排出係数(emission factor)
EU-ETSに則って償却されるEUAの数量は、EU-MRV規則に沿って作成されたEmission Reportに記載されたGHG排出量が基になります。GHG排出量は、船上で使用した燃料の重量に排出係数をかけることで算出する方法が一般的です。
HFOとLFO
残留油(残渣油)に分類されるHFOとLFOのEU-MRV上の定義とCO2排出係数はMRV規則のAnnexⅠ に、以下の通り記載されています。

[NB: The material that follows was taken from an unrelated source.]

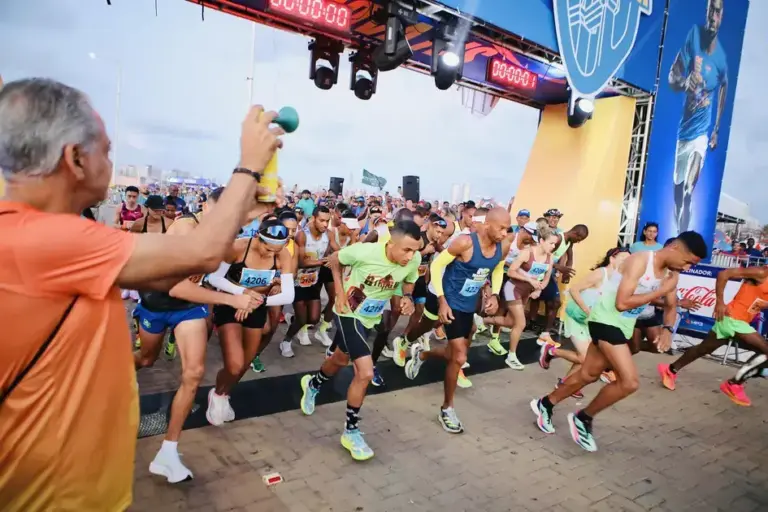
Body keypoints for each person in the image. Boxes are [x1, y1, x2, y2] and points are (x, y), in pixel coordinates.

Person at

HFO (Heavy Fuel Oil) : ISO8217におけるRMEからRMKのグレードを指す。CO2排出係数は3.114
LFO (Light Fuel Oil) : ISO8217におけるRMAからRMDのグレードを指す。CO2排出係数は3.151
| Type of Fuel | Reference | Emission Factor(CO2) |
| HFO | ISO8217 Grades RME to RMK | 3.114 |
| LFO | ISO8217 Grades RMA to RMD | 3.151 |
供給された燃料油がLFOかHFOかの判断は、ISOの粘度区分(Viscocity)により、Viscocityが80cSt. 以下であればLFO、それ以上であればHFOと判断できます。Sulphur値ではないことにご留意ください。
BDNに記載されている燃料油の名前がISO8217上の種別に沿っていることを確認するのも有効な手段です。
ISO8217_2017 table
ViscocityやISO上の種別がBDNに記載されていない場合はSupplier(または用船者)に確認することをお勧めします。確認ができないなど、判断に迷う場合はVerifierに相談するのが確実な方法です。
また、HFO、LFOやMGOを1つのタンクで混合する場合は、最も高い排出係数を使用するとDNVのWebsiteにて説明されています。